Whether the Trump economy has been “great” is a more subjective matter. By most measures, it is better now than when Trump took office; and by some, it is exceptionally strong. The overall unemployment rate is the lowest it’s been in decades; the African-American unemployment rate is the lowest in recorded history; and the ratio of job openings to unemployed workers is the lowest it’s been since the government starting tracking that statistic in December 2000.
On the other hand, Americans are deeply indebted, many are stuck with part-time jobs, and wage gains have been so disappointing, their weakness has challenged fundamental premises of mainstream economics: Simply put, you aren’t supposed to be able to pay workers this little when the unemployment rate is this low.
And on Tuesday, the big picture on Americans’ paychecks grew even darker: In May, U.S. inflation accelerated to its fastest pace in more than six years — and wiped out what little wage growth the typical American worker had seen over the past 12 months in the process.

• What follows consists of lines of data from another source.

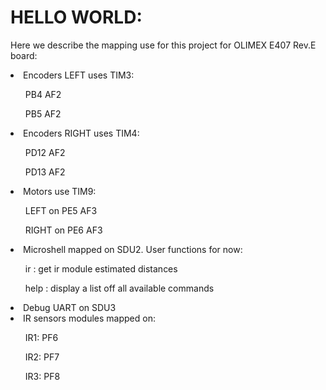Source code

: HELLO WORLD:
====

Here we describe the mapping use for this project for OLIMEX E407 Rev.E board:

<li>Encoders LEFT uses TIM3:</li>
    <ul>PB4 AF2</ul>
    <ul>PB5 AF2</ul>

<li>Encoders RIGHT uses TIM4:</li>
<ul>PD12 AF2</ul>
<ul>PD13 AF2</ul>

<li>Motors use TIM9:</li>
<ul>LEFT on PE5 AF3</ul>
<ul>RIGHT on PE6 AF3</ul>

<li>Microshell mapped on SDU2. User functions for now:</li>
<ul>ir : get ir module estimated distances</ul>
<ul>help : display a list off all available commands</ul>

<li>Debug UART on SDU3</li>

<li>IR sensors modules mapped on:</li>
<ul>IR1: PF6</ul>
<ul>IR2: PF7</ul>
<ul>IR3: PF8</ul>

The consumer price index was 2.8 percent higher this past pay May than it was the same month one year ago; that increase leaves real average hourly earnings for production and nonsupervisory workers (a.k.a. the vast majority of workers) 0.1 percent lower than they were 12 months ago.
Notably, while wage growth was infamously tepid during the Obama years, the low-inflation environment of 2015 and 2016 did allow ordinary workers to secure real raises. Part of the uptick in inflation this year is a product of rising oil prices, a phenomenon over which the American president has little control. But some of it is likely attributable to the deficit expansion that Trump used to finance his regressive tax cuts. (To the extent that is the case, ordinary workers are effectively paying for the price for the Koch brothers’ big payday).
Regardless, the fact that workers aren’t seeing any real wage gains — at (somewhere near) the peak of an economic expansion — is a crisis. The share of growth that goes to labor (as opposed to capital) has declined substantially in recent decades. If workers can’t secure a bigger slice of the economic pie at a time of 3.8 percent unemployment, when can they?
That is a genuinely hard question. But it seems reasonable to guess that Americans will not see truly significant wage gains, so long as their president continues to do everything in his power to reduce their leverage over their bosses.